Task list:
1. Answer these questions using the excerpt on identification:
(a) In which repertoire is the readers' bond with the magazine's content negative?
(b) According to Donders (1989), identification is an assumption that accounts for which two things in the media audience?
(c) Whose definition of reading as "comparing" should be interpreted as an expression of identification?
2. Write the next part of the excerpt on identification, picking up after its final sentence.

Excerpt:
▼

As a form of openness, emotional involvement with Significant Others is a condition of identity construction. All repertoires reveal the various degrees to which the readers bond emotionally with the content of the magazine. With the ‘malicious joy’ repertoire the bond is negative (which, however, can be constructive in identity construction), whereas with the ‘girlfriend’ it is obviously positive. Being open towards the content of Yes provides space for  the construction of one’s identity, or the process of identification. In symbolic interactionism identification means both a process of acquiring identity as well as ascribing identity to others. In the field of media Donders (1989) discusses affective bonds between viewers and television programmes contents, and reaches the conclusion that identification is an assumption that accounts both for learning and conformity of the media audience. Fuss studies identification from the psychoanalytical perspective, surprisingly close to symbolic interactionism, saying that: ‘Identification is the detour through which the other defines a self’ (1995:2). In my concept, identification is a process of comparison, a play of similarity and difference between a self and others, between one’s own and other groups, in order to define one’s own place among others. As realisation of ‘similarity and difference’, and realisation of uniqueness, identity is a (temporary) result of a process in which we always relate and situate ourselves towards and between others. In this sense Hermes’ definition of reading as ‘comparing’ with the feeling ‘I am this and that’ or ‘rather that’ (1989:289) should indeed be interpreted as an expression of identification.

▲

Rows:

▼

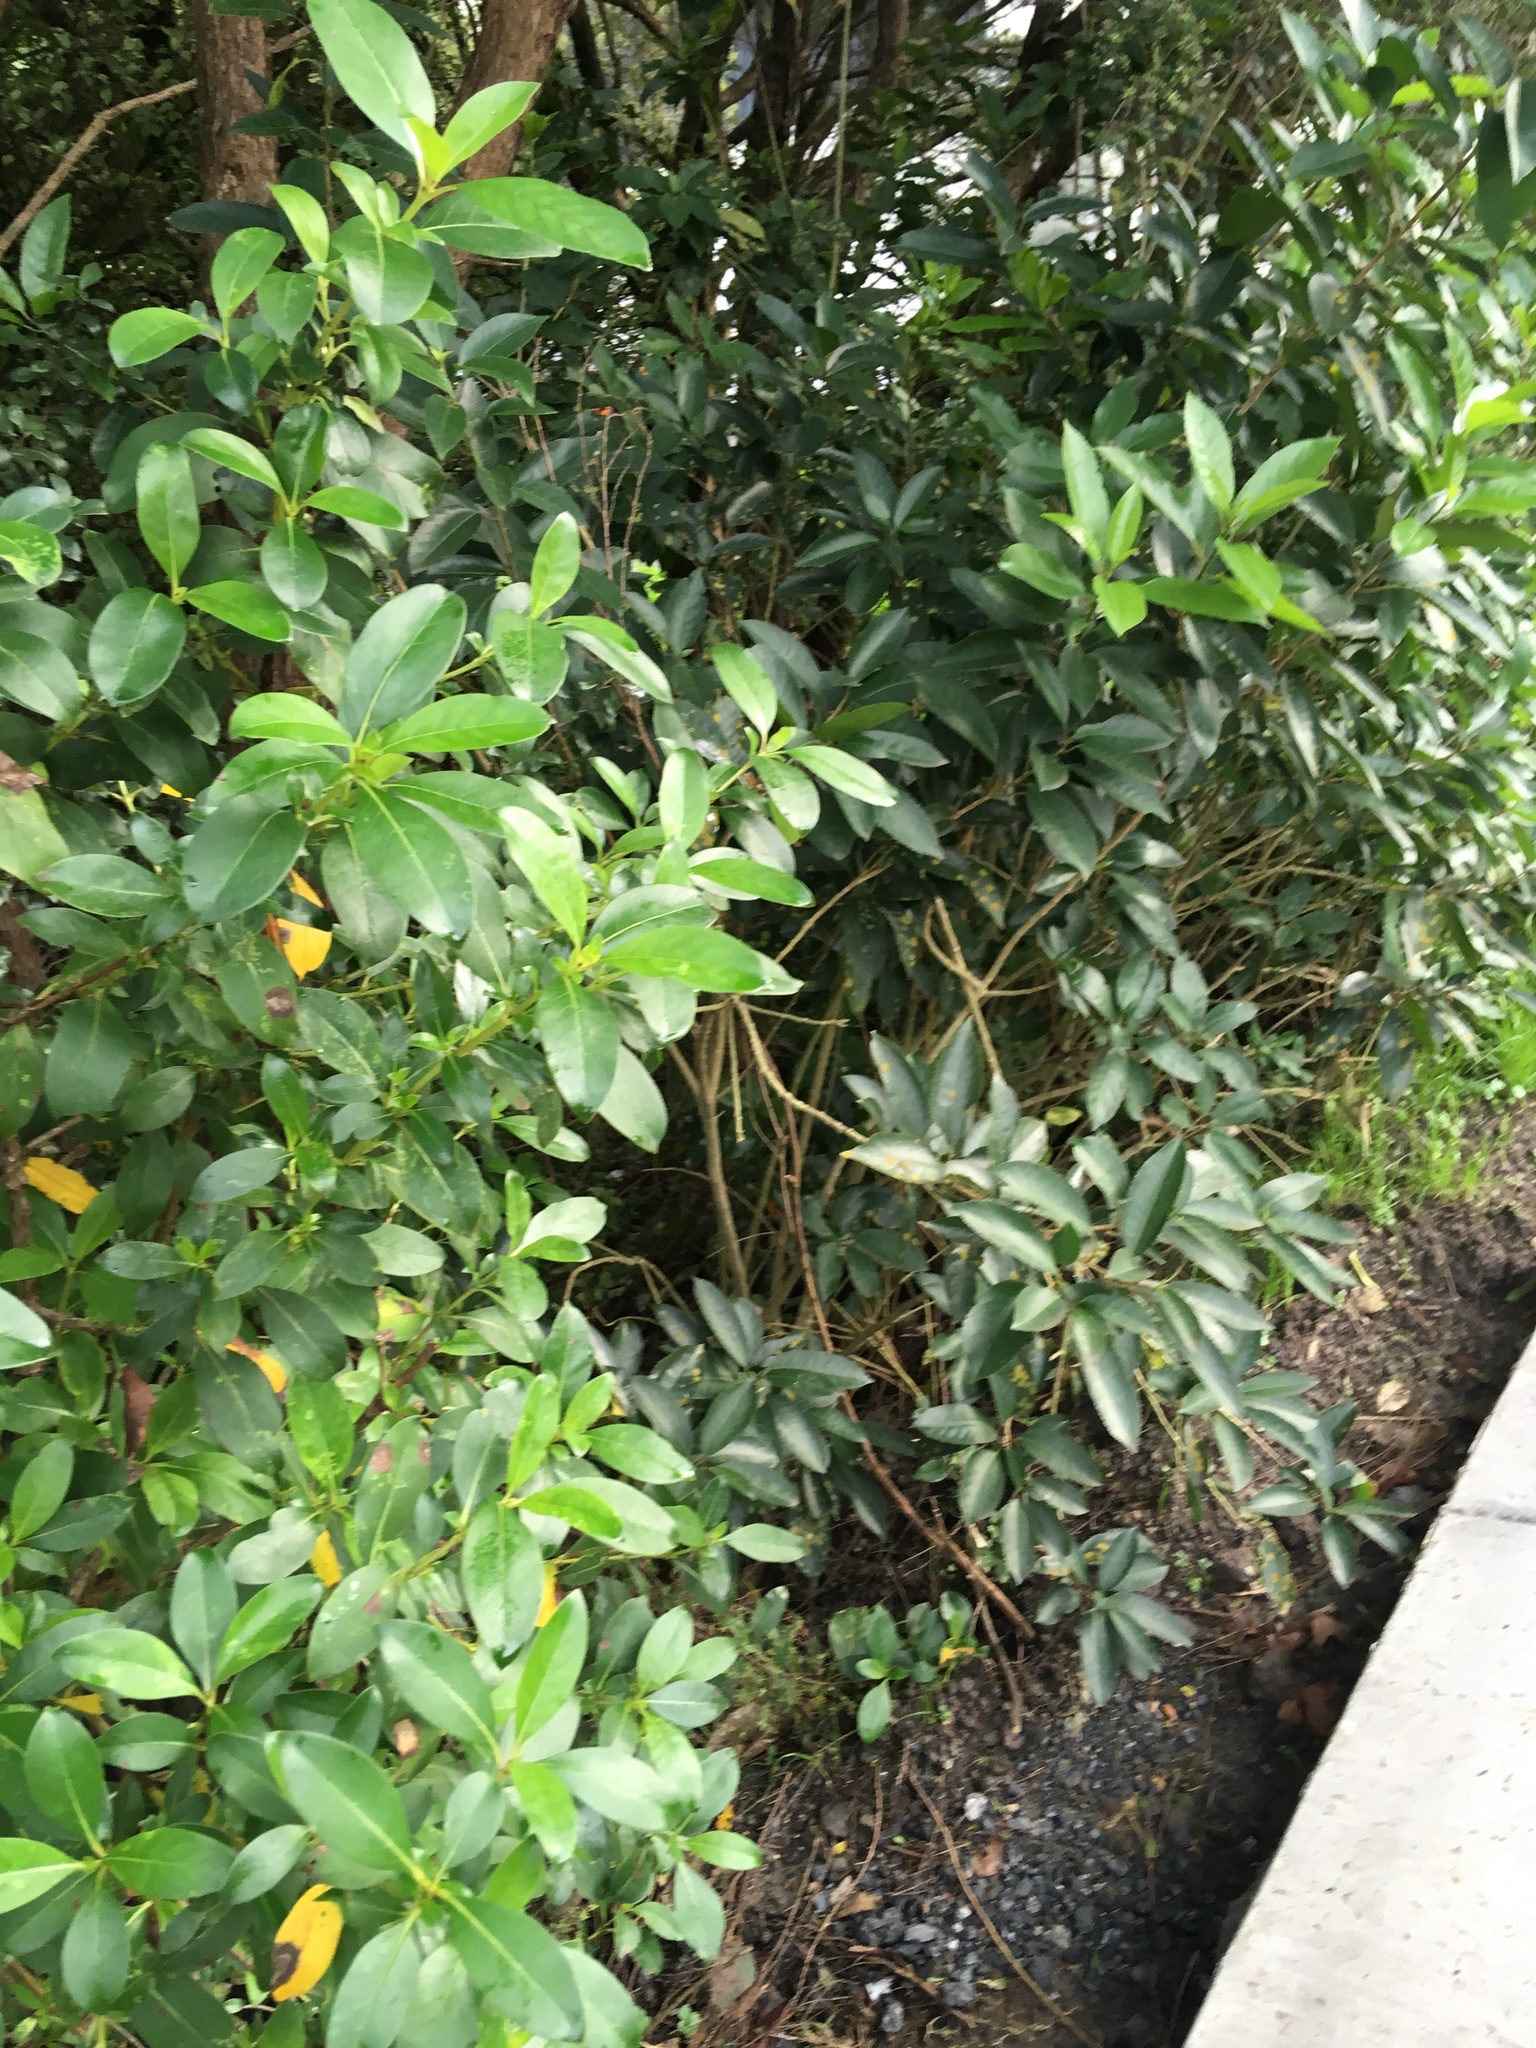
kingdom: Plantae
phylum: Tracheophyta
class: Magnoliopsida
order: Gentianales
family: Rubiaceae
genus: Coprosma
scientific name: Coprosma robusta
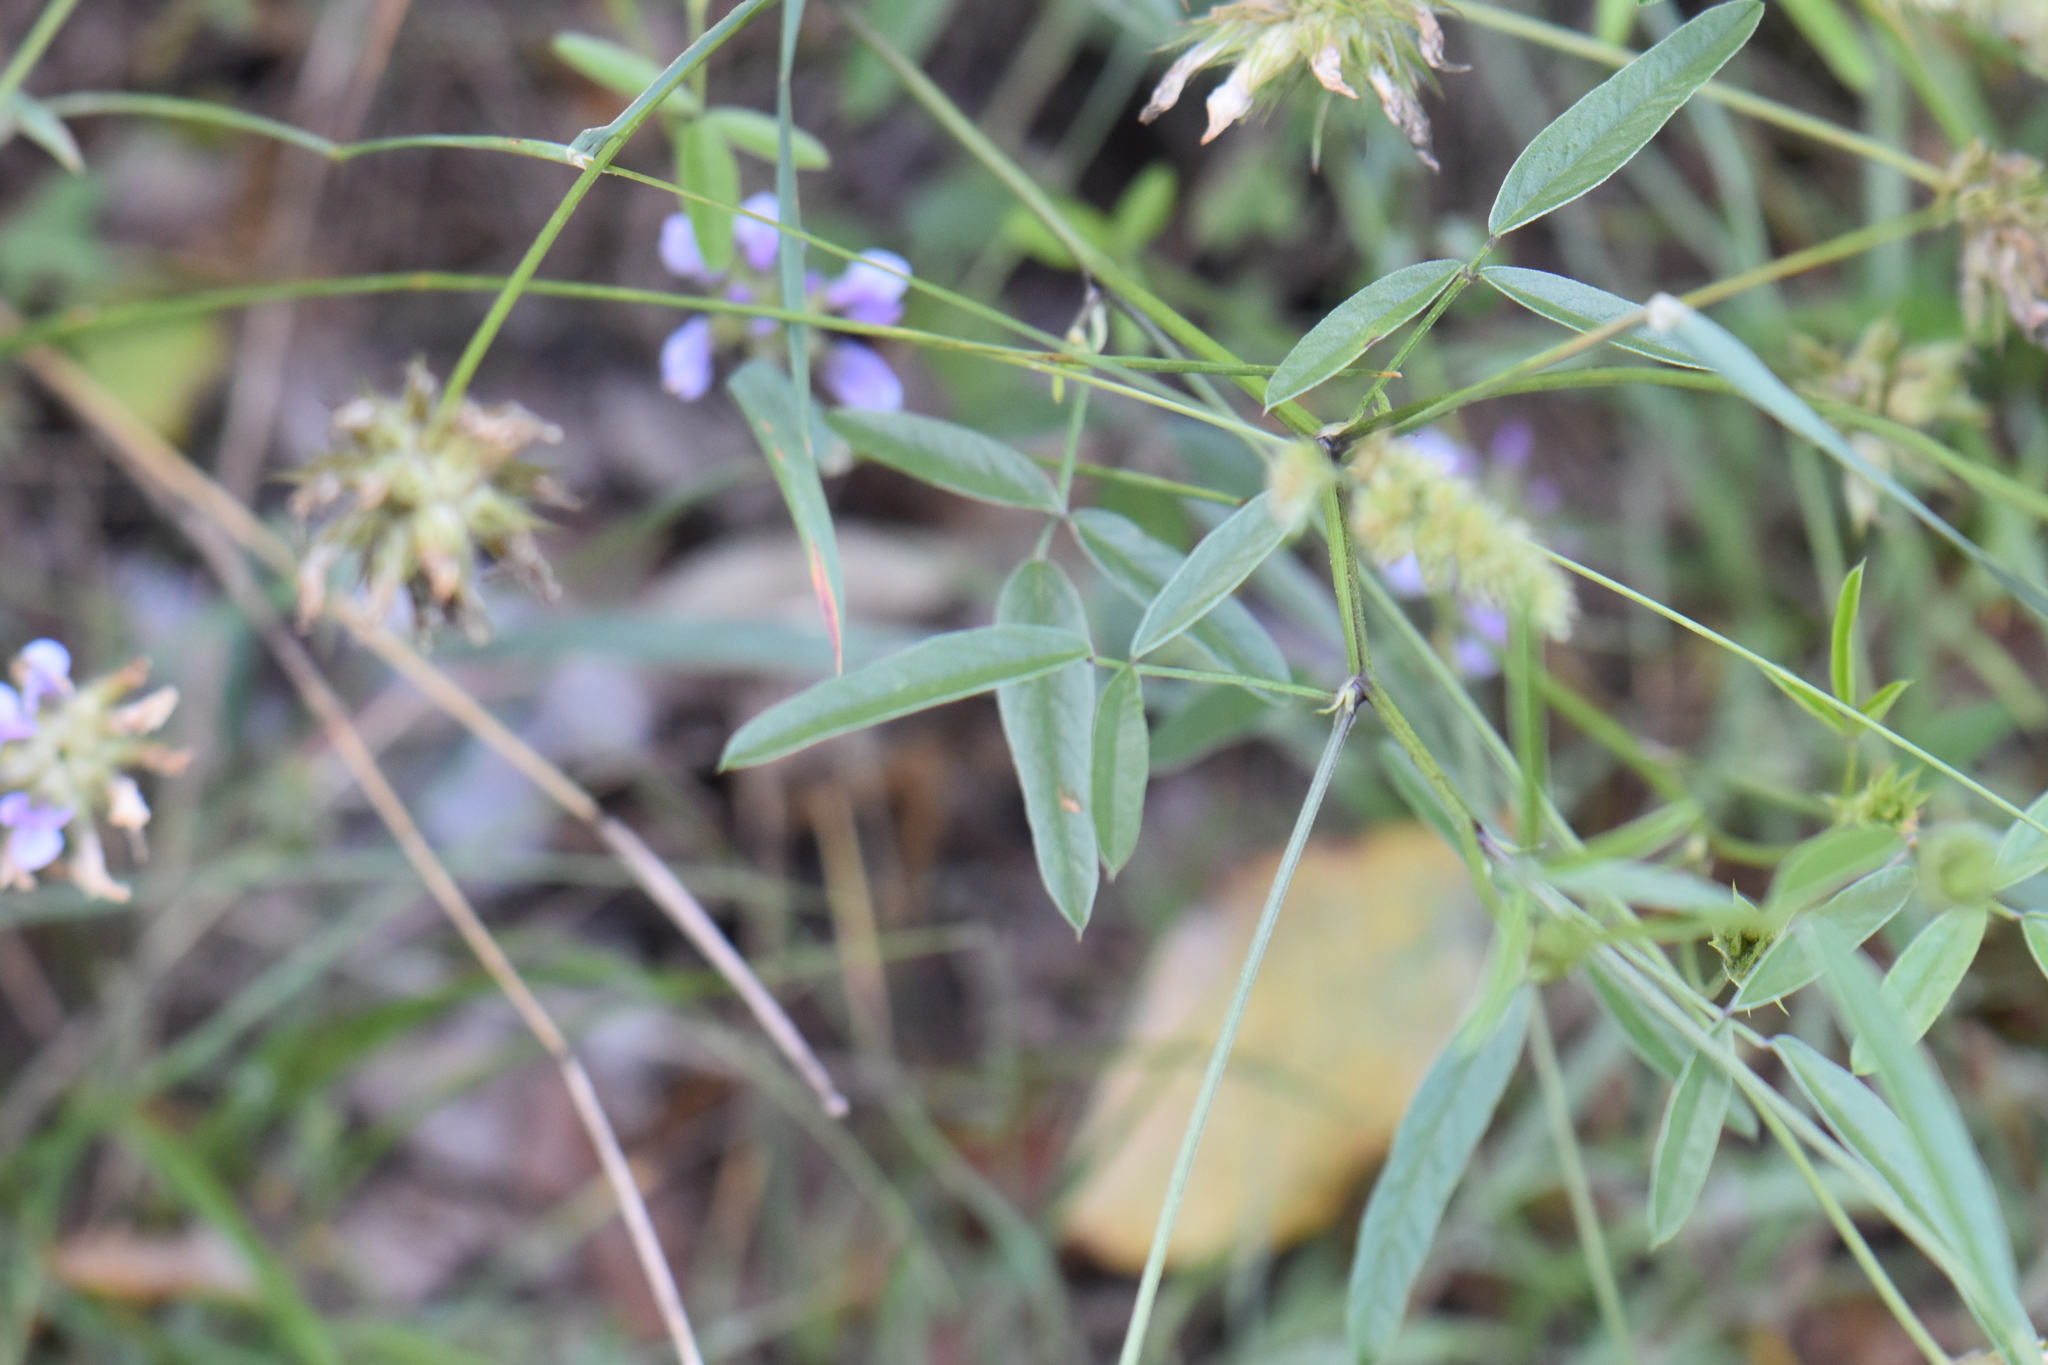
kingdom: Plantae
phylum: Tracheophyta
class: Magnoliopsida
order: Fabales
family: Fabaceae
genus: Bituminaria
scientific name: Bituminaria bituminosa
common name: Arabian pea
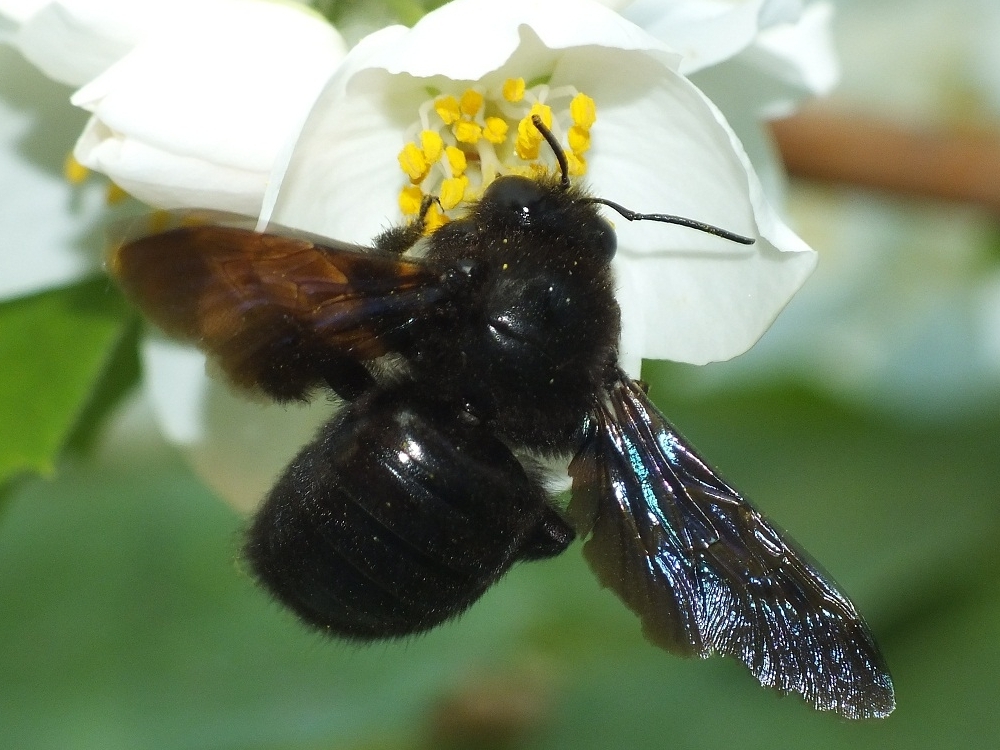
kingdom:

▲

Task-by-task answers:
1.
(a) The 'malicious joy' repertoire.
(b) Learning and conformity.
(c) Hermes' definition.

2.
Identity construction as a process is visible in the interview data in the role-taking mechanism, emphasised by Mead (1934) as the social origin of identity. Identity, just like thinking, consists in cooperation between ‘I’ and others. In symbolic interactionism role-taking is the source of identity as a form of taking over of and placing oneself in others’ position. This process is a fundamental human property related to reflection. Being aware of the other produces one’s self-awareness, i.e., realisation that you are an other and yet at the same time participating in one and the same culture. A self is always partly a socialised self, endowed with cultural knowledge necessary to survive in a group. Thus identification and role-taking should be regarded as learning and teaching processes that involve more than a subjective form of knowing. As Hermes claims (1989:289) from the point of view of socialisation, it is precisely objective forms of knowing that are necessary. As we mentioned above,  reading Yes functions as a source of knowledge and imagination.

In the following part I will illustrate what I mean by identification and role-taking as they appear in repertoires, and give an answer to the question whether Yes can be regarded as a symbolic Significant Other. First, I will concentrate on identification as a manifestation of relations of similarity and difference. Positive identification relies on similarity to the content of Yes whereas negative identification underlines difference to and emotional distance from it. These relations are first of all manifested in drawing symbolic borders and symbolic inclusion and exclusion. Subsequently, using central columns from the core repertoires, I will discuss identification in its cognitive aspect.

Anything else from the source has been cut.